On language

by Urban Variable

For my sins, I occasionally read online comments for various things (with the resulting sense of revulsion inevitably leaving me to scurry behind a paywall again, or at the very least seek refuge in alcohol and kicking small animals). On political articles, ine thing I’ve noticed is an incessant droning about ALP “stuff ups”, running out the usual discredited nonsense about pink batts or school halls or people daring to seek refuge or whatever.

“Stuff up” to mean failure is an interesting turn of phrase. The idiom is familiar, of course, but having lived in Australia for lo these many years it’s not one I encountered often – now, it seems to be common, but only in comments about what passes for left wing politics here. It’s as if the idiots who comment on such articles were working to a script.

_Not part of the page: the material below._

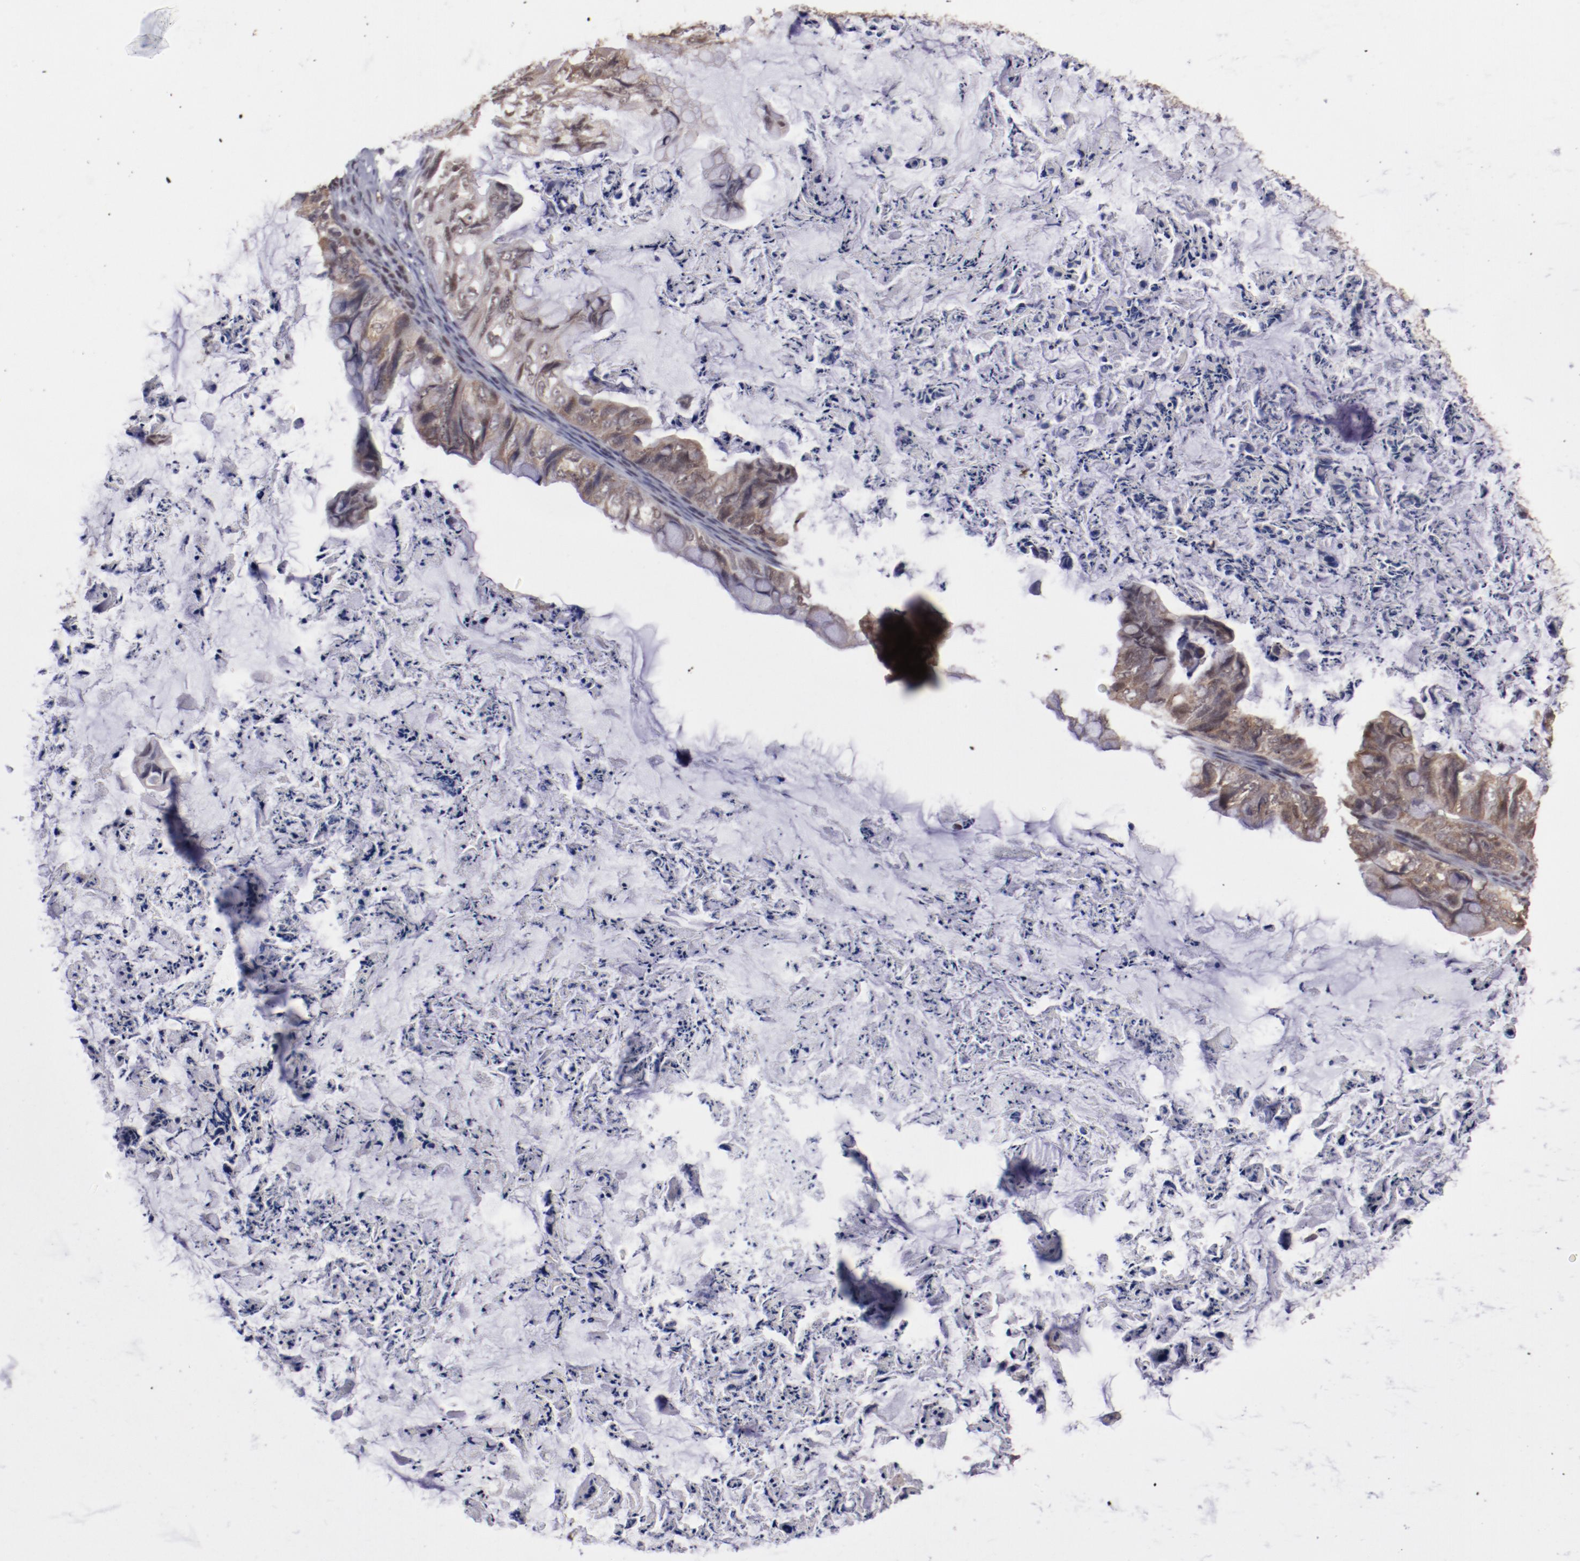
{"staining": {"intensity": "moderate", "quantity": ">75%", "location": "cytoplasmic/membranous"}, "tissue": "ovarian cancer", "cell_type": "Tumor cells", "image_type": "cancer", "snomed": [{"axis": "morphology", "description": "Cystadenocarcinoma, mucinous, NOS"}, {"axis": "topography", "description": "Ovary"}], "caption": "Ovarian cancer tissue shows moderate cytoplasmic/membranous staining in approximately >75% of tumor cells", "gene": "ARNT", "patient": {"sex": "female", "age": 36}}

That’s not what it really reminds me of, though. In my younger days, I was involved in marketing, and one of the things we used to do was use a particular phrase to test the penetration of a message – if we used a slightly unusual ordering of words in an advertisement, and the customer came in and also used that ordering, we could presume they’d been influenced by the ad (and conclusions were drawn, and reports written, and a jolly old time was had – occasionally, someone would even sell something).

A cursory Google suggests to me that the Liberals started using the phrase in 2010, ramped it up in 2011, and then eased off a bit through 2012 and 2013, which is a similar pattern to the one we used to run.

Paredolia, or is there a team in William St busily counting occurrences and writing reports?